Nous aurions même pu parler des soirées de danse organisées par Léon Simard pour resserrer les liens entre les membres. Les anciens se souviennent du fameux bal costumé tenu à l’occasion du tricentenaire de Repentigny en 1971 et marqué par la présence des 16 membres de la famille Dion, dont notre Céline nationale, alors toute petite.

Nous aurions pu également mentionner la participation active de la section à la plupart des actions et activités de la Société Saint-Jean-Baptiste de Montréal, qui, en retour, a appuyé presque toutes nos initiatives. Un de nos membres illustres, Jean-Marie Cossette, a rempli quatre mandats d’un an comme président général; issus de nos rangs aussi, René Asselin a siégé à l’exécutif et Jean-Pierre Durand a été vice-président de la Société et y siège toujours comme conseiller.

 

LA SECTION PIERRE-LE GARDEUR A FÊTÉ SES 50 ANS

Le dimanche 15 décembre dernier, malgré une tempête et un froid fort importuns, la section Pierre-Le Gardeur a fêté ses 50 ans d’existence. Plus de 60 des 80 personnes qui avaient réservé leur place se sont réunies au Centre à Nous de Repentigny pour un déjeuner agrémenté d’une conférence de M. Gilles Laporte.

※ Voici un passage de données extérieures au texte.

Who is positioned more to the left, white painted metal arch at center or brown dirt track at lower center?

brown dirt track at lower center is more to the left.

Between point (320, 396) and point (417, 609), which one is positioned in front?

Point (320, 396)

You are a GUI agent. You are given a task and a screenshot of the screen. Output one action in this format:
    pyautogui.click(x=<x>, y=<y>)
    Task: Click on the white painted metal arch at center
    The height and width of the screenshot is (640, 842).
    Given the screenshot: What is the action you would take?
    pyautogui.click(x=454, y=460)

Après une minute de silence à la mémoire des disparus, le président de la section, Claude J. Allard (NDLR : le président actuel de la section est Jocelyn Jalette), a rendu hommage à deux militants de longue date, Denis et Roger Dormoy, et Mario Beaulieu leur a remis la médaille de la Société.

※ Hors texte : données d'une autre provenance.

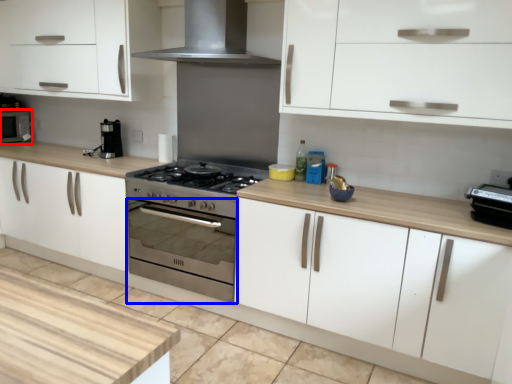
Question: Which object is closer to the camera taking this photo, microwave (highlighted by a red box) or oven (highlighted by a blue box)?

Choices:
 (A) microwave
 (B) oven

Answer: (B)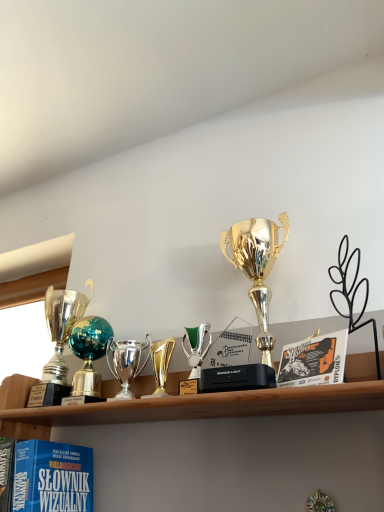
The width and height of the screenshot is (384, 512). What do you see at coordinates (161, 365) in the screenshot?
I see `gold shiny trophy at center, the third trophy when ordered from left to right` at bounding box center [161, 365].

The image size is (384, 512). What do you see at coordinates (89, 353) in the screenshot? I see `shiny silver trophy at left, the 4th trophy from the right` at bounding box center [89, 353].

The image size is (384, 512). Describe the element at coordinates (26, 322) in the screenshot. I see `metallic trophy at left` at that location.

What do you see at coordinates (125, 362) in the screenshot? I see `polished silver trophy at center, placed as the second trophy when sorted from left to right` at bounding box center [125, 362].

Puis Claude Richard a résumé à grands traits les 50 ans de la section (voir le texte ci-contre) et Jean-Daniel Cossette a évoqué la figure de son père Jean-Marie, en présence de sa mère, bien sûr.

Au terme du repas, le conférencier Gilles Laporte s’est lancé dans un magistral exposé de la genèse de la Société Saint-Jean-Baptiste, de ses rapports avec les Patriotes de 1837-1838 et de son rôle dans la société québécoise de sa fondation jusqu’à aujourd’hui. À son habitude, il a captivé son auditoire du début à la fin.

Caroline Cantin, conseillère à la section et en charge de l’événement, a remercié l’orateur et, en conclusion, Scott McKay, alors député de Repentigny, a félicité la section de son action depuis un demi-siècle.